TRAMA
Bruno, produttore in disarmo e marito in crisi, decide di aiutare la giovane Teresa a realizzare il suo primo lungometraggio: Il Caimano, ovvero la storia di Silvio Berlusconi.
RECENSIONI
Chi è il Caimano? Facile: Berlusconi. E chi è Berlusconi? Uno che rifiuta la realtà costruendone una nuova di zecca da rifilare al prossimo, uno che a domande precise risponde insultando l'interlocutore e cambiando argomento, uno che detesta chi non lo adora a sufficienza. Esattamente come Bruno, che vede nello script (appena sfogliato) di Teresa soprattutto un pretesto per rimandare il proprio fallimento professionale e chiude gli occhi sul disastro del proprio matrimonio, consumando una vendetta plateale quanto infantile. Il Caimano siamo tutti noi, o meglio, c’è un po’ di Caimano in ognuno di noi: anche per questo il personaggio è interpretato da tre attori, uno dei quali è lo stesso regista (che peraltro, in macchina con Teresa, non ascolta quello che gli dice la donna, preferendo canticchiare e straparlare à la Moretti). Ha ragione il produttore polacco (Jerzy Stuhr, praticamente nella parte di se stesso): il problema è l’Italietta che ama i sogni d’oro e odia il duro risveglio (la demolizione del set), non (solo) l’eroe a reti unificate capace di approfittare della situazione. Il finale è a questo proposito ancora più esplicito: il Caimano parla e si dilegua, sono gli altri ad agire per lui (un V per Vendetta al contrario, dunque).
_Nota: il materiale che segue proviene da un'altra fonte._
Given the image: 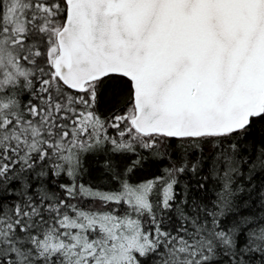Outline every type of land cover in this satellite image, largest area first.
I'll return each mask as SVG.
<instances>
[{"label":"snow or ice","instance_id":"obj_1","mask_svg":"<svg viewBox=\"0 0 264 264\" xmlns=\"http://www.w3.org/2000/svg\"><path fill=\"white\" fill-rule=\"evenodd\" d=\"M258 122L264 0H0V264H264Z\"/></svg>","mask_w":264,"mask_h":264},{"label":"trees","instance_id":"obj_2","mask_svg":"<svg viewBox=\"0 0 264 264\" xmlns=\"http://www.w3.org/2000/svg\"><path fill=\"white\" fill-rule=\"evenodd\" d=\"M115 86L113 84H109L108 88L105 90V96L101 98L100 101V109L102 112H107L114 103L112 98V90ZM110 134L115 135V131L109 129ZM249 146H251V142L255 141L259 144L261 141H264V124L258 122L256 127L253 129L252 134L247 138ZM144 156H148L147 153H143ZM137 159L135 154H128L119 159V163L121 166L130 165L133 160ZM174 162L178 163L177 157H172L171 160L168 158L156 159L152 157H148L146 160H142L141 163L133 169V173L130 174V182H142L146 180H150L156 176H160L164 174V169L172 166ZM195 162V157L190 158L189 163ZM86 166L92 169V178L96 179L99 170L95 168V161L88 159L86 161ZM200 176L207 175L206 172H200ZM178 179L181 182L186 183H195V178L191 172L186 171L185 173L178 176ZM257 185H264V177L257 178ZM206 188H208L209 196L215 198L214 192L218 191L216 184L207 183Z\"/></svg>","mask_w":264,"mask_h":264},{"label":"rangeland","instance_id":"obj_3","mask_svg":"<svg viewBox=\"0 0 264 264\" xmlns=\"http://www.w3.org/2000/svg\"><path fill=\"white\" fill-rule=\"evenodd\" d=\"M131 183L135 184V183H138V182H131Z\"/></svg>","mask_w":264,"mask_h":264}]
</instances>
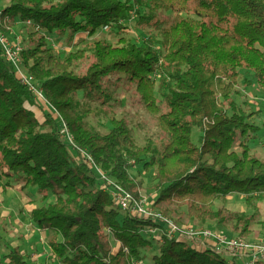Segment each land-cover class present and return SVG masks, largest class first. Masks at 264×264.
Returning <instances> with one entry per match:
<instances>
[{
	"label": "trees",
	"instance_id": "obj_1",
	"mask_svg": "<svg viewBox=\"0 0 264 264\" xmlns=\"http://www.w3.org/2000/svg\"><path fill=\"white\" fill-rule=\"evenodd\" d=\"M7 19L29 20L38 30L28 35L30 47L22 42V69L35 79L76 147L61 138L59 118L52 113L36 118L39 102L0 48V184L34 189L44 201L54 197L33 208L30 217L39 230L60 236L51 241L58 261L142 264V250L152 245L143 231L161 227L120 210L97 169L139 197L130 171L142 164L153 173L155 208L172 215L185 207L187 216L202 223L247 233L251 218L215 210L214 203L234 193L246 203L264 197V159L242 142L258 130L250 121L254 113L233 99L245 74L264 93V0H9L0 11V20ZM134 19L158 39L148 35L139 44L121 36L111 44L96 37L106 27L119 33ZM45 33L70 43L76 34L87 36L61 57ZM85 54L93 60L78 74L76 64ZM122 85L134 88L156 116L167 138L161 149L139 146L122 119L111 118L105 134L88 123L117 101ZM152 262L234 264L166 235ZM0 264L29 263L19 249L9 248Z\"/></svg>",
	"mask_w": 264,
	"mask_h": 264
},
{
	"label": "rangeland",
	"instance_id": "obj_2",
	"mask_svg": "<svg viewBox=\"0 0 264 264\" xmlns=\"http://www.w3.org/2000/svg\"><path fill=\"white\" fill-rule=\"evenodd\" d=\"M7 5H9V0H0V11H3ZM135 20L136 19L123 23L122 26L124 29L120 30L119 33L114 31L112 27H107L100 30L96 37L99 38V40H104L111 44H116L117 39L121 36H125L139 44L146 39L148 35L153 36V39H158L152 29L136 24ZM33 26L34 25L31 22L30 25H28L26 21L22 23L19 20H0V31L8 37L9 41L12 42L16 37H20L23 46L26 48L30 47L28 35L33 31H38ZM45 34L50 46L61 57H64L68 52L74 51L77 47L75 44L81 39H86L87 36L82 33L76 34L70 43L69 38H66L65 36ZM82 46L80 47L81 49L86 48L85 45ZM91 60H93V58L91 59L89 54H85V57L76 64L77 73L84 74L87 66L91 63ZM254 82L257 83L255 79ZM237 90L238 94L234 95L233 99L236 100V103L239 104L246 113H254L250 121L258 127L255 134L246 137L242 142L249 146L250 152L254 156L264 159V93L258 90L256 84L255 86L245 85L243 78L238 80ZM247 91L253 93L254 98L251 96L253 98L252 103L247 101ZM116 95L118 98L117 101L104 107V110L97 117H90L88 123L95 130L105 134L108 133L112 127L110 123L111 118L122 119L131 129L132 135L139 146H144L146 143H150L161 149L166 143L167 138L159 129L156 116L146 109L134 88L122 85L118 88ZM39 106L40 111H35V116L39 121H42L44 113H52V116H58L48 106H44L40 103ZM253 110H255V112ZM198 135H200V133L195 131L194 142H196ZM130 174L134 177L135 183L139 184L137 188L139 195L145 197L148 203L151 204L155 196L153 191L154 181L152 171L143 170L142 164H139L131 169ZM54 200L53 196H49L44 201L39 195H37L34 189H23L19 184H14V186L8 188H3L0 184V262L3 259V256L8 252L9 248H17L23 253L25 260L29 264H34L30 255L34 250L39 253L43 251H41L42 245L39 242L40 238L43 237L44 244L46 245L45 249L51 254V256L43 255L39 261L43 262L42 259L45 261L46 257L49 264H62L54 257L53 249L51 248V241L54 238H56L57 241H60V236H57L52 231L45 233L44 231L39 230L34 224H32L30 217V212L33 208L47 205L54 202ZM214 209H224L228 212L242 213L251 218L252 221L248 225L247 233L242 236L241 234L232 231L230 228L224 227L213 221L202 223L187 216L185 207H181L177 213L172 215L165 214L160 209L158 210L170 218L181 229L208 228L218 234L242 238L248 242H264V197L246 203L243 195L234 193L228 195L224 199L216 200L214 203ZM252 215L253 217H251ZM29 228L33 231H30ZM142 234L152 242L151 247L146 248L141 252L144 257L142 264H153L152 257L158 253V247L163 231L159 227L151 229L146 228ZM28 236L31 237L29 238ZM25 239H28V241ZM112 244L115 247V243L112 242ZM223 258L228 262H234V264H246L248 262L247 257L230 258L228 256H223Z\"/></svg>",
	"mask_w": 264,
	"mask_h": 264
},
{
	"label": "built area",
	"instance_id": "obj_3",
	"mask_svg": "<svg viewBox=\"0 0 264 264\" xmlns=\"http://www.w3.org/2000/svg\"><path fill=\"white\" fill-rule=\"evenodd\" d=\"M26 23L30 25L29 21H26ZM0 48L4 58L13 65L15 71L17 72L19 80L29 88V90L35 95L37 101L40 104L48 106L50 108L35 79L23 72L21 64V53L23 51V46L22 41L19 39V37H16L12 42H10L8 37L0 31ZM56 117L59 118L58 116ZM59 120V130L61 138L67 144H70L72 148L76 149L73 143V138L67 126L63 121H61V118H59ZM80 156L87 165L96 168L94 167L92 158L88 153H86L85 151H80ZM97 171L102 180H104L106 189L109 191L111 197L115 201L116 206L120 210L126 212L131 216L140 217L158 224L159 226H161L160 229L163 231V235H166L169 238H175L188 242L193 247L200 250H213L222 257H247L248 262L246 264H264V242H248L242 238L218 234L208 228L181 229L160 210L155 208L152 204L148 203L145 197H142L141 195H139V197H135L132 193L108 179L106 175H104L100 170L97 169ZM39 242L43 246V254L51 256V254L48 253L45 249L46 245L44 244L43 238H40ZM32 258L34 264H49L48 262L38 261L37 254H33ZM134 264L139 263L136 262Z\"/></svg>",
	"mask_w": 264,
	"mask_h": 264
},
{
	"label": "crops",
	"instance_id": "obj_4",
	"mask_svg": "<svg viewBox=\"0 0 264 264\" xmlns=\"http://www.w3.org/2000/svg\"><path fill=\"white\" fill-rule=\"evenodd\" d=\"M242 78H243V82L245 83V85H250V86H255V84L257 85V83H255L254 82V79H253V77L252 76H250L249 74H245L244 76H242ZM257 88H258V90L259 91H261L262 92V90L259 88V86L257 85ZM247 93H248V100L247 101H249L250 103H252V101H253V98H254V96H253V93L252 92H248L247 91ZM263 93V92H262ZM242 94V93H241ZM253 98H252V97ZM254 112H255V110H253ZM29 230L30 231H33V230H31V228H29ZM46 233V232H45ZM31 236H32V234H31ZM31 236H28L29 238L31 237ZM23 238V237H22ZM41 238H43V237H41ZM26 240V239H25ZM26 241H28V239L26 240ZM43 247V246H42ZM41 247V248H42ZM43 250V248L41 249V251ZM33 254H37L38 255V261H39V259L43 256V255H45V254H43V251L41 252V253H39V252H37V251H33V253L30 255V257L32 258V255ZM32 261H33V258H32ZM42 261L43 262H47V259H46V257H45V261L42 259Z\"/></svg>",
	"mask_w": 264,
	"mask_h": 264
}]
</instances>
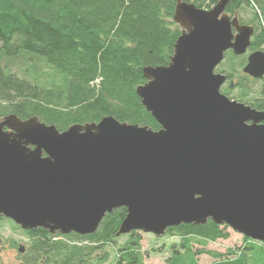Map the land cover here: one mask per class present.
I'll return each mask as SVG.
<instances>
[{
    "label": "water",
    "instance_id": "obj_1",
    "mask_svg": "<svg viewBox=\"0 0 264 264\" xmlns=\"http://www.w3.org/2000/svg\"><path fill=\"white\" fill-rule=\"evenodd\" d=\"M226 3L177 0L181 33L170 61L143 67L135 89L159 129L111 115L64 130L37 116L0 117V217L24 230L85 235L125 207L116 235L159 237L211 219L264 243V111L228 98L226 74L215 72L226 50L246 52L253 26L228 15ZM243 72L264 75L263 50L248 55Z\"/></svg>",
    "mask_w": 264,
    "mask_h": 264
},
{
    "label": "trees",
    "instance_id": "obj_2",
    "mask_svg": "<svg viewBox=\"0 0 264 264\" xmlns=\"http://www.w3.org/2000/svg\"><path fill=\"white\" fill-rule=\"evenodd\" d=\"M185 1L209 9L218 0ZM176 2L0 0V117L37 116L64 130L73 123L96 122L111 115L120 122L159 129L135 89L146 80L143 67L167 65L170 61L181 33V27L172 19ZM224 11L237 15L241 22L254 24L257 32L250 48L263 46L264 0H227ZM23 52L41 58L53 70L49 83H41L40 76L29 80L11 71L9 60ZM224 59L218 68L238 78L239 93L235 96L243 100L244 89L248 82L252 84L241 75L244 56L224 54ZM97 78L100 81L95 85ZM256 90L260 93L259 87ZM125 214V207L113 209L93 233L85 235L51 234L38 228L40 233H33L31 246L18 264H102L105 257L89 260L92 250L114 244L124 235L127 239L116 249L114 264H143L137 231L116 235ZM222 226L208 219L203 224L168 227L164 234L177 241L170 244L167 263L199 264L193 244L226 238ZM55 237H70L86 245L69 246ZM208 253L217 258L210 264H264V243L244 235L242 244L229 248L226 254Z\"/></svg>",
    "mask_w": 264,
    "mask_h": 264
},
{
    "label": "rangeland",
    "instance_id": "obj_3",
    "mask_svg": "<svg viewBox=\"0 0 264 264\" xmlns=\"http://www.w3.org/2000/svg\"><path fill=\"white\" fill-rule=\"evenodd\" d=\"M224 61L225 59L222 61V64ZM3 64L6 63L3 61ZM8 64L11 68V71L22 78L33 80V78L40 76L39 81L43 84L49 83L50 79L54 77L53 70L41 58L24 52L14 57L13 60L12 59L9 60ZM225 64L226 63L224 62V65ZM216 67L217 68H215V72L221 73L222 71L220 70L221 68L219 69L218 68L219 66ZM99 81L100 79L97 78L94 84L97 85ZM248 84H249L248 88L244 89L245 92H247L248 94H251L252 91H256L258 87L259 89H261L262 87L261 81L254 82L252 84L248 82ZM233 93L235 94L236 91H234ZM258 93L259 92H256V95H260ZM230 98L232 100L241 102L240 99H236L234 97H230ZM244 98L249 101L252 99L251 96H244ZM241 103L246 104L245 102H241ZM222 225H224L222 226L223 230L228 234L226 238H219L216 241L207 242L205 245L193 244V250L198 251L197 257L199 264H210L214 260H217V258L209 254L208 251L220 253L224 255L226 254L229 248L232 249L242 244L243 242L242 234L234 231L232 228H230L225 224ZM136 233L140 237V251L143 255L142 258L143 264H168L167 259L171 254L169 248L170 244L175 243L177 241V238L171 237V235H166V234L157 237L152 233L143 232V231H137ZM0 239H1L0 249L2 250L0 259L2 261V264H18V262L20 261L18 257L19 255L17 250L14 249L12 246L16 242H21L24 244L28 243L27 237L20 231L18 227L14 225L13 222L8 220H2L0 222ZM54 239L61 240L64 243L68 244L69 246L86 245L85 241L77 242L76 240L71 239L70 237H55ZM126 239H127V235H124L116 238L114 240L115 241L114 244H108L100 249L92 250L90 254L91 258H89V260H92L93 258L103 259V257H105V261L102 262V264H114L117 255L116 249L122 247L123 242ZM199 250L201 251L199 252Z\"/></svg>",
    "mask_w": 264,
    "mask_h": 264
},
{
    "label": "flooded vegetation",
    "instance_id": "obj_4",
    "mask_svg": "<svg viewBox=\"0 0 264 264\" xmlns=\"http://www.w3.org/2000/svg\"><path fill=\"white\" fill-rule=\"evenodd\" d=\"M228 15H230L229 13H227ZM230 16H232V15H230ZM239 23H241V24H245L244 22H241L240 20H239ZM252 26H253V33H252V35L250 36V44H249V46L247 47V50H246V52L245 53H243V54H240V55H243L244 56V63H243V65H242V67H241V75L245 78V79H249V80H251L252 81V83H254V82H258V81H261V83H262V87L264 86V75L262 76V77H258V78H256V77H253V76H250L249 74H246V73H244L243 72V67L245 66V64H246V62H247V57H248V55L251 53V52H253V51H257V50H263L264 51V46H261V48L260 49H251L250 48V46H251V43H252V41L254 40V35H255V33L257 32V29L255 28V26H254V24H251ZM231 31H232V34H233V36L237 33V29H231ZM234 40V37H232V41ZM224 54H234V55H236L233 51H232V49L230 48V49H228V50H226L225 52H224ZM238 78L235 76V77H229L227 74H226V80L222 83V85H221V87H220V91L222 92V90L224 91V92H222L223 94H225L228 98H230V97H234L235 96V94L236 93H239L238 91H239V87H238ZM262 87H261V89H259L260 90V93H258V94H260V95H256V92H257V90L256 91H252L251 92V94H248L247 92H246V95L245 96H251V100L249 101V100H241V102H245L246 104H248L247 106H250L251 108H254V109H256V110H258V111H264V94H263V92H262ZM234 91H236V93L234 94L233 92ZM234 98H236V99H238L236 96L234 97ZM231 99V98H230ZM247 102H249V103H247ZM245 104V105H246ZM255 104V105H254ZM2 220H8V221H11V222H13L11 219H9V218H5V217H0V222L2 221ZM14 223V222H13ZM14 225L16 226V227H18L19 229H20V231L27 237V239H28V243H21V242H16V243H14L13 244V248L14 249H16L17 250V252H18V257H19V259H22V257H23V255L25 254V252L29 249V247L31 246L30 244H31V242L33 241V239H34V236H33V233H35V232H37V233H40V231L41 230H39L38 228L37 229H34V230H24V229H22L21 227H19L17 224H15L14 223ZM37 235H39V234H37ZM49 236H50V234L49 235H47V238H49ZM0 242H1V239H0ZM20 247H21V249H22V251L20 252ZM1 252H2V250L0 249V256H1ZM45 257V256H44ZM0 262L2 263V261H1V259H0Z\"/></svg>",
    "mask_w": 264,
    "mask_h": 264
},
{
    "label": "crops",
    "instance_id": "obj_5",
    "mask_svg": "<svg viewBox=\"0 0 264 264\" xmlns=\"http://www.w3.org/2000/svg\"><path fill=\"white\" fill-rule=\"evenodd\" d=\"M189 2H192V1H189Z\"/></svg>",
    "mask_w": 264,
    "mask_h": 264
}]
</instances>
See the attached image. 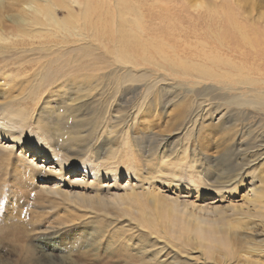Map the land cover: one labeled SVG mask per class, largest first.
<instances>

Moretti gioca con il mondo del cinema (un magnifico cast per uno stuolo di piccole parti) e con i tasselli della composizione [la lavorazione del film di Teresa è intervallata dalle sequenze (volutamente sgangherate, anche troppo) delle opere scult prodotte da Bruno e dai frammenti della sceneggiatura, in cui si concentrano i momenti visivamente più rilevanti (la valigia misteriosa, il pavimento ricoperto di lettere)], ma il meccanismo tende a incepparsi: i ritratti privati suonano artefatti (i soliti bambini invariabilmente adorabili e naturalmente più maturi dei genitori, la coppia gay turbolenta ma affiatata cui si oppone lo sfascio della famiglia tradizionale), l’universo dei cinematografari è popolato da figurine spesso dimenticabili (una per tutte: il divo porcellone), la parentesi documentaristica (Berlusconi al Parlamento europeo) è superflua didascalia. Un film irrisolto, ma non da liquidare nel nome (o nel timore) di un pregiudizio.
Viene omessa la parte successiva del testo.